Hikayat Jaya Lengkara – merupakan karya sastra tulis melayu klasik Betawi, buah karya Muhammad Bakir. Beliau dan ketiga saudaranya dan Sapirin—yang sering juga disebut Guru Cit, adalah anggota keluarga Fadli yang aktif dalam proses menerjemahkan, menyadur dan penulisan. Tulisan ini disadur dari buku “Bunga Rampai Sastra Betawi”, Dinas Kebudayaan dan Permuseuman Propinsi DKI Jakarta Tahun 2002.
Sorak mengejek pasukan Dardimala dibalas oleh pekik peperangan pasukan Bujangga Dewa. Patih Budi Salam meniup sangkakala perang.
Gemuruhlah tempik sorak para prajurit yang saling menggempur. Gemerincing senjata berpadu dengan sorak-sorai para prajurit, pekik prajurit yang terluka dan ringkik kuda ikut meningkahi suasana peperangan.
Kematian menyambar-nyambar, iblis berkuasa atas manusia. Tak terhitung lagi prajurit gagah berani yang gugur. Kegetiran perang begitu nyata.

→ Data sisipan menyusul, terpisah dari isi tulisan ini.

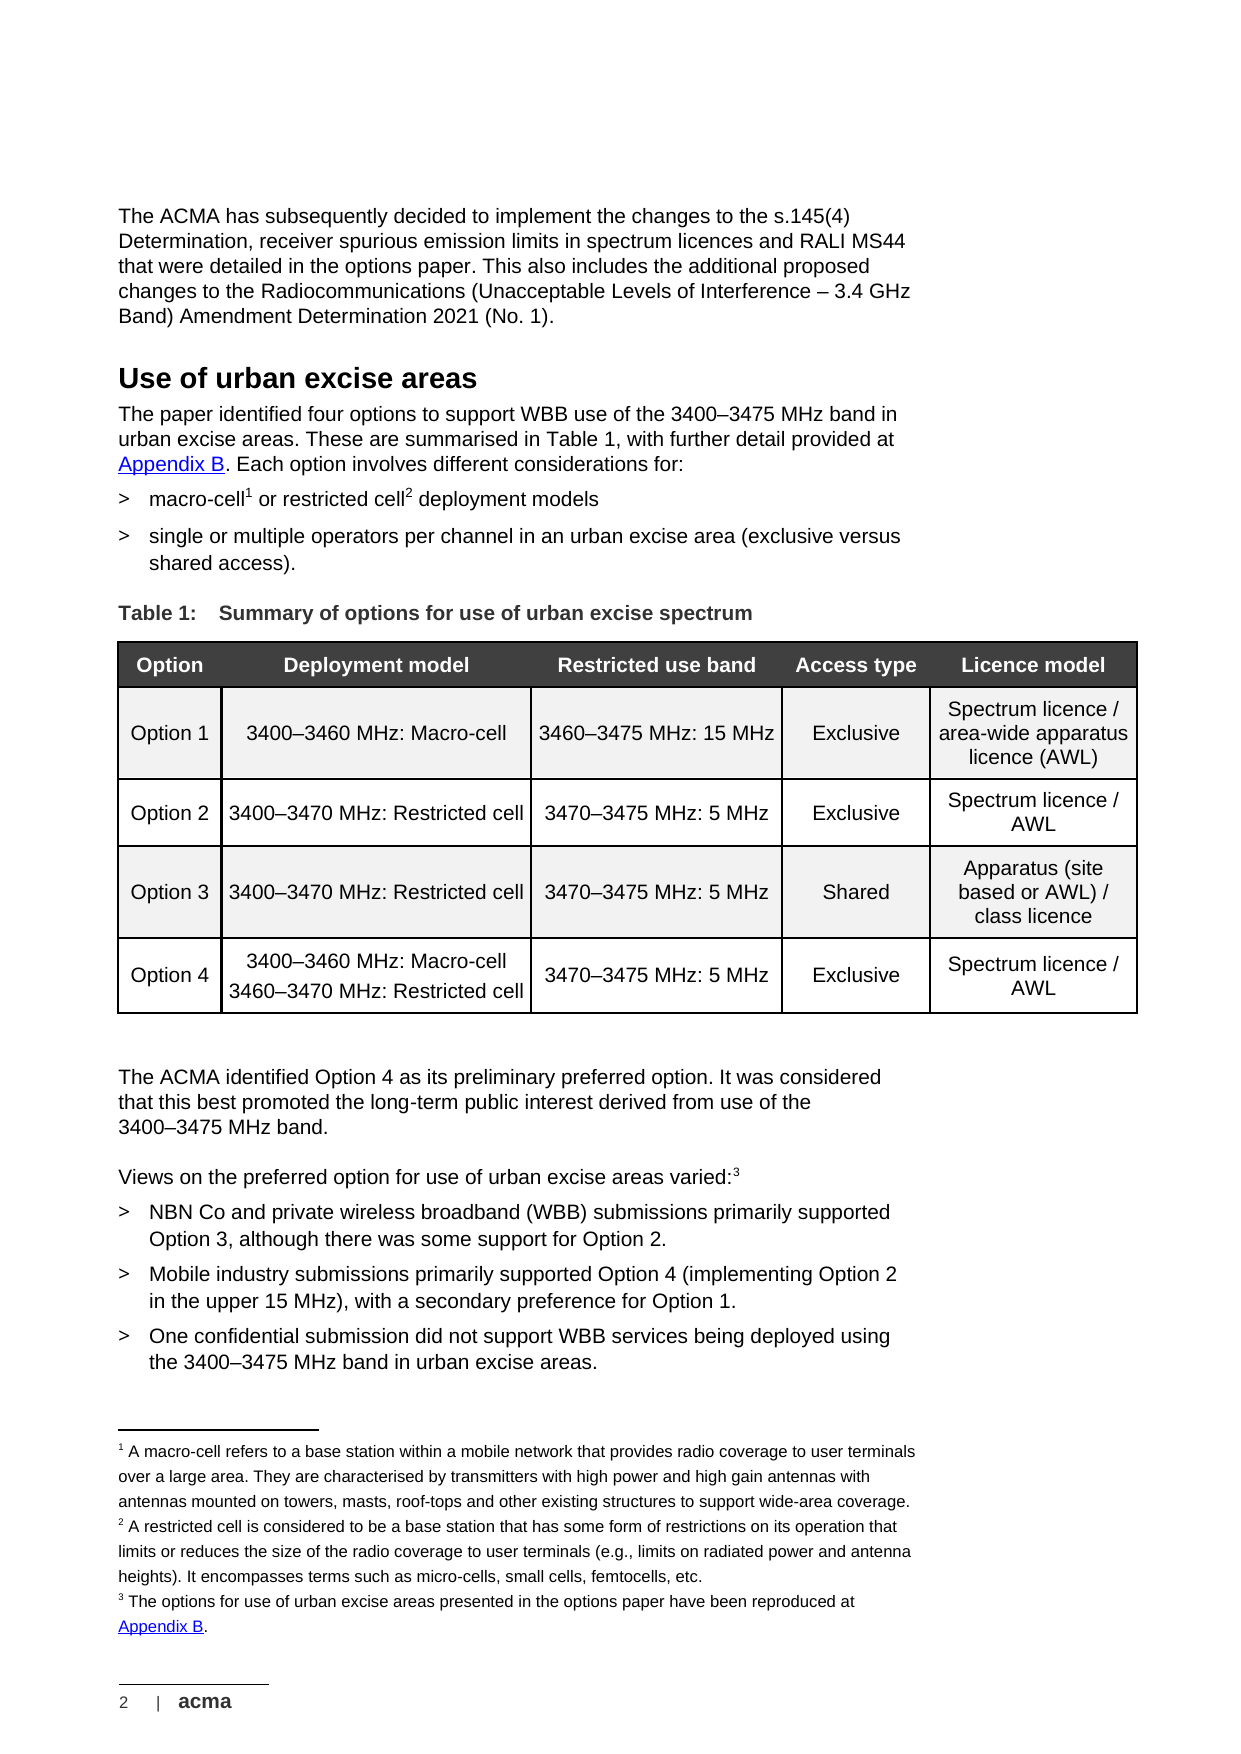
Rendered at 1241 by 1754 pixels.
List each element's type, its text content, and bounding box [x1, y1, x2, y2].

Maharaja Jaya Lengkara melihat, pasukan Dardimala kian mendesak Patih Budi Salam yang bertempur bagai singa tampak sudah berlumur darah.
Jaya Lengkara segera membunyikan sangkakala menarik pasukannya. Kedua pasukan mundur, tampak medan Yang dipenuhi mayat para pemberani. Segalanya merah kehitaman berbau amis. Burung-burung bangkai berterbangan, mentari redup di balik awan hitam, angin mendesau
Jaya Lengkara maju di atas kudanya, baju zirah keperakan tampak suram.
Dengan pongah Dardimala menghela gajahnya maju. Tanpa menunggu lama pertarungan terjadi. Dari atas gajahnya Dardimala menghujani Jaya Lengkara dengan panah.
Pertarungan begitu dahsyat, perisai Jaya Lengkara penuh ditancapi panah. Kuda perang Jaya Lengkara melompat kian kemari menghindarkan majikannya dari panah.
“Hua..ha..ha..ha, anak ingusan, menyerah sajalah kau!” seru Dardimala tergelak-gelak. Lembing di tangannya melesat ke jantung Jaya Lengkara.
Hikayat Jaya Lengkara – Pawang gajah tunggangan Dardimala menancapkan pasak kendali ke tengkuk gajahnya. Namun gajah itu kian liar. Dardimala memaki-maki.
Dalam kemarahannya Jaya Lengkara mengeluarkan bandringnya. Diputar-putarnya senjata itu, terdengar dengung menyakitkan telinga. Gajah tunggangan Dardimala jadi gugup tak terkendali.
Jaya Lengkara mengayunkan bandringnya, rantai senjata itu memanjang. Dardimala merunduk menghindari bandul senjata itu, namun rantai bandring membelitnya. Jaya Lengkara menarik bandring, jatuhlah Dardimala dari gajahnya.
Sekuat tenaga Dardimala meronta-ronta namun sia-sia, rantai kian erat membelitnya. Jaya Lengkara menghentak kudanya, Dardimala terseret kian kemari.
Gemuruh sorak-sorai pasukan Bujangga Dewa, para prajurit Dardimala menatap getir rajanya yang terseret-seret.
Dardimala diam tak lagi meronta. Jaya Lengkara menghentikan kudanya. Darah membasahi sekujur tubuh Dardimala.
“Aku mengaku kalah,” ucap Dardimala lemah, darah mengalir dari mulut dan hidungnya.
Patih Dardimala menarik pasukannya. Maharaja Dardimala menyatakan menyerah. Sejak saat itu Dardimala menjadi negeri taklukan dan harus membayar upeti pada Bujangga Dewa.
Pesta kemenangan berlangsung meriah di Bujangga Dewa. Syair-syair kepahlawanan diperdengarkan. Rakyat menari-nari di jalan-jalan. Namun mereka yang kehilangan suami, ayah, anak atau saudara dalam perang hanya dapat menangisi nasib.
Istana peristirahatan Karang Tritis, Jaya Lengkara beserta Tuan Putri Ratna Kemala sang Permaisuri melepas kepenatan bersama.
“Kakanda, sudah lama Adinda tidak makan hati kijang,” ujar Ratna Kemala
“Akan kupanggilkan pelayan untuk menyembelih kijang di taman istana.”
“Tidak, aku ingin kijang hasil buruanmu sendiri,” rengek Tuan Putri.
Jaya Lengkara tersenyum seraya meraih busurnya, “Tunggulah sejenak Adinda, tak sampai senja Kanda akan datang dengan kijang tergemuk di hutan ini.”